The former college manager said: "It was well-known that our expenses were unlimited in the first two years. No one bothered, no one checked, no one was interested. We were making that much money - we were a bit like drunken sailors in port."

The FEFC report is expected to conclude that fees were claimed for "ineligible provision" of courses to students; expenditure on credit cards "was not adequately controlled"; and there was a lack of controls over travel expenses.

On taking trips abroad, which were aimed at recruiting foreign students, the FEFC is expected to say: "The number, duration, expense and geographical range of trips taken is out of all proportion to any of the benefits the college claims to have derived from them."

After the investigation into Halton College began, the NAO sent out a questionnaire to 117 other colleges to establish what sort of financial controls were in place.

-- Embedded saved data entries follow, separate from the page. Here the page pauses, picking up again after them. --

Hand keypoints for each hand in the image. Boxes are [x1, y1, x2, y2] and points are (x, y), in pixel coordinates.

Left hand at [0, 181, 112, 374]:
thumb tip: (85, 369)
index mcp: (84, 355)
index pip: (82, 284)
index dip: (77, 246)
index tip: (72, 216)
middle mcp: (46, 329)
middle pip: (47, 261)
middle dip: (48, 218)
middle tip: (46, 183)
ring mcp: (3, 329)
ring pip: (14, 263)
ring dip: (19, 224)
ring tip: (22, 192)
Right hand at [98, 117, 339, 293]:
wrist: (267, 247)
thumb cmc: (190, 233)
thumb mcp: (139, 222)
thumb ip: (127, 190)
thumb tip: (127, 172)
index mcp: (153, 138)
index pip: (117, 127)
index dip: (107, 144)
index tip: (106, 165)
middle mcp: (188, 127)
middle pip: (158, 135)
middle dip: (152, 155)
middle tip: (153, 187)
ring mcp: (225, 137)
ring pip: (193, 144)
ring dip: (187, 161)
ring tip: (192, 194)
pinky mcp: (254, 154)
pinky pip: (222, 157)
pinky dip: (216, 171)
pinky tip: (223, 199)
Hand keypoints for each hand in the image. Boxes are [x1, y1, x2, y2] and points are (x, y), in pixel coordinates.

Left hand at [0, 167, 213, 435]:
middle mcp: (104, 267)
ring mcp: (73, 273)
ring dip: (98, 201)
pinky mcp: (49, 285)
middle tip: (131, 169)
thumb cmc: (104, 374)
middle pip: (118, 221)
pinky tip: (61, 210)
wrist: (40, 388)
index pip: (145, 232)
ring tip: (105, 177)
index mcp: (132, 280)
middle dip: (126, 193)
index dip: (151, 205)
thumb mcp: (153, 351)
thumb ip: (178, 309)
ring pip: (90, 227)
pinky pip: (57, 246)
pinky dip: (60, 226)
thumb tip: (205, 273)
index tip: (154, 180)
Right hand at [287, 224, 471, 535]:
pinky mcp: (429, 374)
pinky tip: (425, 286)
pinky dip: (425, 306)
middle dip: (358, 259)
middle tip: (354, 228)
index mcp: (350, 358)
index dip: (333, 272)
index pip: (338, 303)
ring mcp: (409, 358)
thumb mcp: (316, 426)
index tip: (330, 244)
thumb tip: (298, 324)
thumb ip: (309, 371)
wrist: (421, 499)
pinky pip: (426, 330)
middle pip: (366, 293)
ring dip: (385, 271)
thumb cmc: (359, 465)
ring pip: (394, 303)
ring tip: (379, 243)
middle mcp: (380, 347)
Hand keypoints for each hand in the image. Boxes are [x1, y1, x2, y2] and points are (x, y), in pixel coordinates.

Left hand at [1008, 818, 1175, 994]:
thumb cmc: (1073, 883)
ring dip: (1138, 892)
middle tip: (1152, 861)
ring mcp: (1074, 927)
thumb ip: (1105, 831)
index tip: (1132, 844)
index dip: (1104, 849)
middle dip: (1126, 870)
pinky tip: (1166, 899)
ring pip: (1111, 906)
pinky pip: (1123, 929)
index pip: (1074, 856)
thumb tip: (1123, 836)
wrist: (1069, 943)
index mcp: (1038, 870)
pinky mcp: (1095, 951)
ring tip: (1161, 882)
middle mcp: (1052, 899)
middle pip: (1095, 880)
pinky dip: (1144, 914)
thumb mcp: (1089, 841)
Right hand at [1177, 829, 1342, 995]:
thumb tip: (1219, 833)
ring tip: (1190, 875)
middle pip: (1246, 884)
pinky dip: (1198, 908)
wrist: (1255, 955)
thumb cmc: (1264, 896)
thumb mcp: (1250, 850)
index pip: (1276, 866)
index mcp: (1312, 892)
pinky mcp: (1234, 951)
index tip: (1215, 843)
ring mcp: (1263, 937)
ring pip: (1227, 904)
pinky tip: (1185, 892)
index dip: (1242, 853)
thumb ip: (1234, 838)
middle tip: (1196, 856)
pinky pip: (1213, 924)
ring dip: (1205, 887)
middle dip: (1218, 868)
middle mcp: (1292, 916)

It is understood more than half did not specify who should authorise travel expenses for the principal or vice- principal. The NAO report is expected to recommend tighter controls on college credit cards, provision for a "whistle-blowers' charter" and advice to boards of governors on controlling the expenditure of principals.

In a statement to Channel 4, authorised by Mrs Dolphin, Mr Jenkins said: " I refute the allegations... Halton College was a pioneer in new forms of work-based training, and the FEFC's funding methodology was not designed to incorporate such work," he said. "We were open and transparent with the FEFC officers, who validated our claim after satisfying themselves that it was valid."

John Bolton, the college's acting principal, who was not present during the relevant period, agreed that the college benefited from the way it had interpreted the rules.

"Perhaps we claimed more than we should have done for some students, and perhaps wrongly added up the numbers of students in other areas. So, yes, the college did make some mistakes."

Asked about the huge amounts the college had over-claimed for courses, he replied: "Students are load-banded and you can claim up to a certain level for each student. And this college claimed at the maximum rather than perhaps the mid-point.

"Perhaps claiming at the mid-point might have been more sensible and, when we went back through the books and the records with the FEFC, quite clearly the college had over-claimed."